Directions for this task: If a line includes "pixels", copy it out of the entries.

Source records:
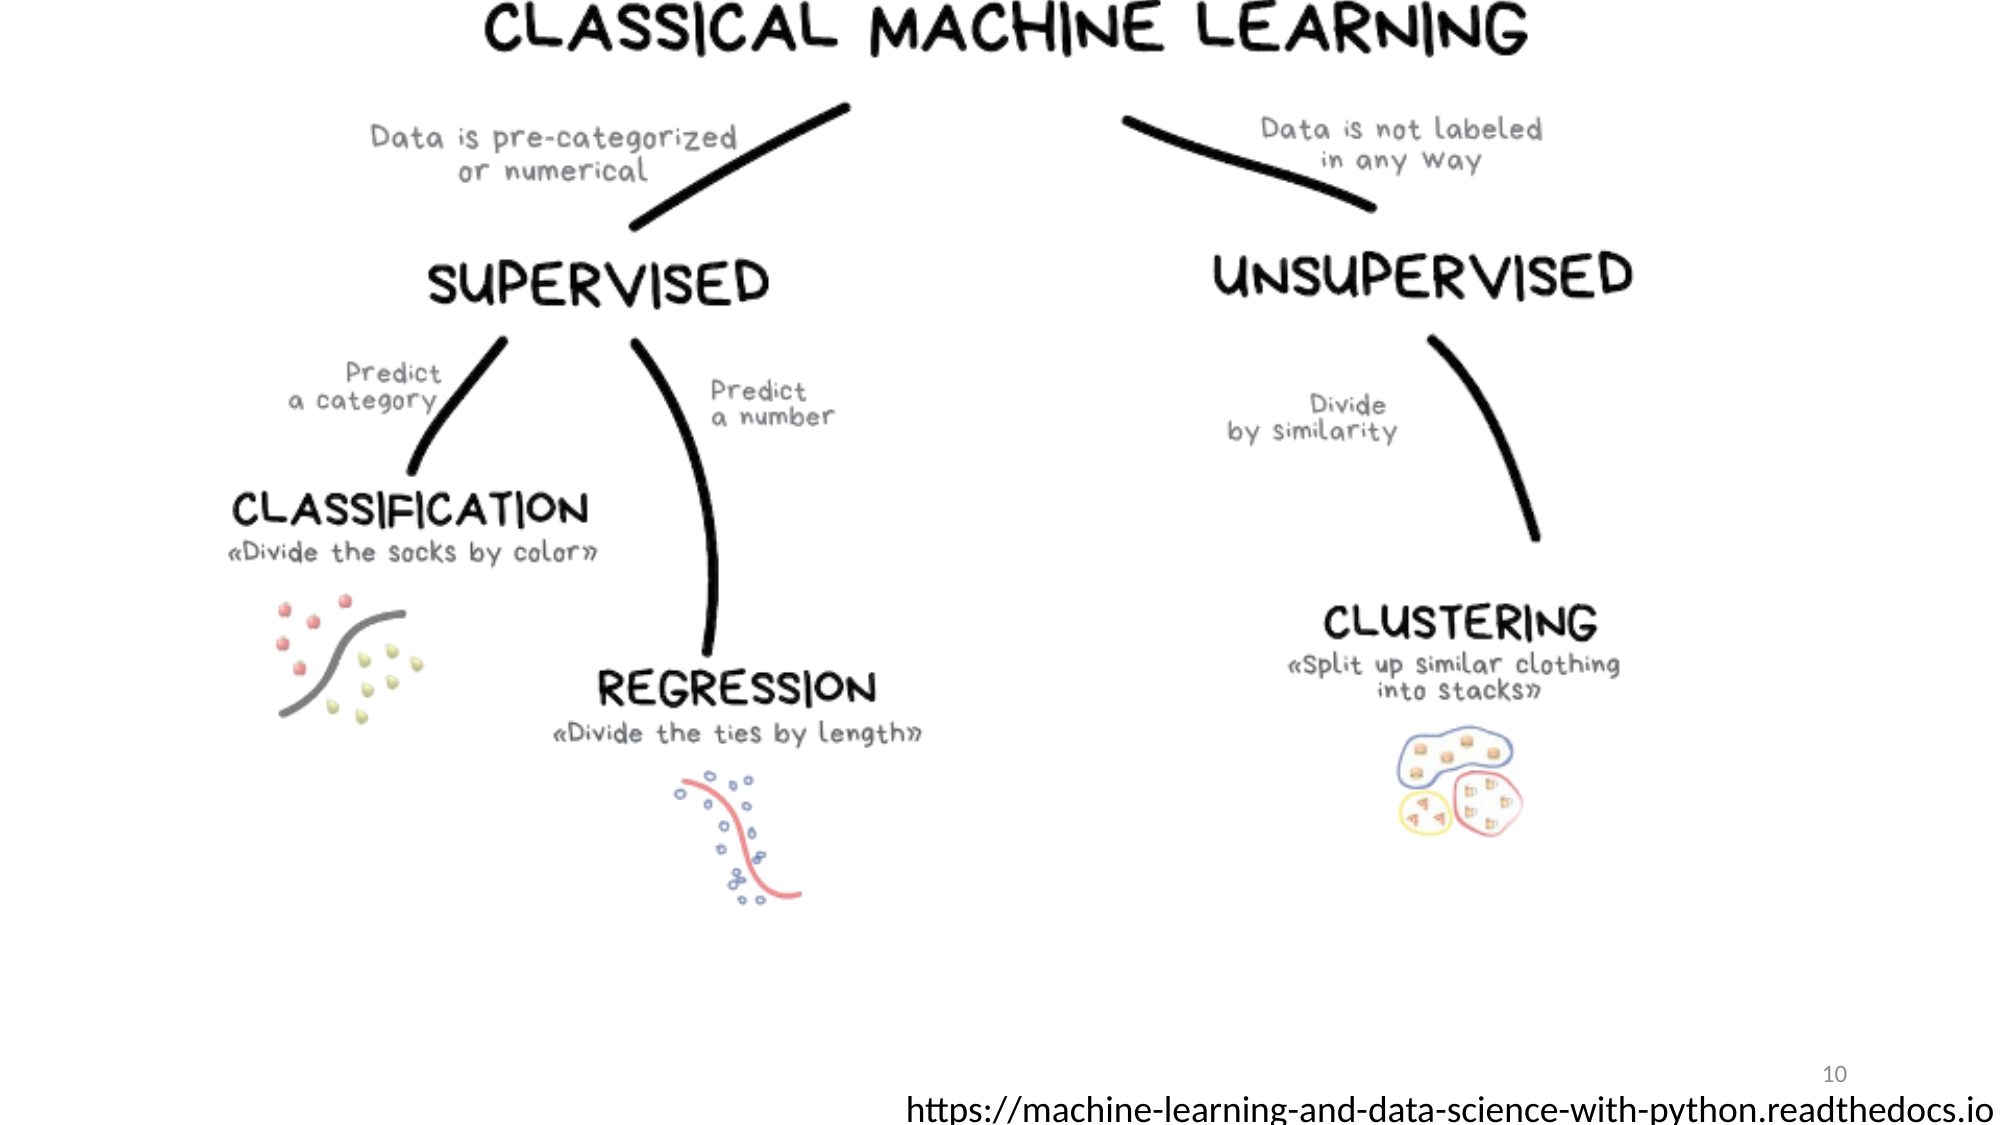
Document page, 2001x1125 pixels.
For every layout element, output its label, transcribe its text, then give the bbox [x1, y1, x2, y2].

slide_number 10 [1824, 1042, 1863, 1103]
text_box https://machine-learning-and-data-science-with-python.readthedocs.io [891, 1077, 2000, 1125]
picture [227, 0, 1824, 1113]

--

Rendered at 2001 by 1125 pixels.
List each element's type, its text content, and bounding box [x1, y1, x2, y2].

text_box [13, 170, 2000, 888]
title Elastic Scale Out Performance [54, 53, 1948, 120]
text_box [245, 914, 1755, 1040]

Exercise output:
Document page, 2001x1125 pixels.
Rendered at 2001 by 1125 pixels.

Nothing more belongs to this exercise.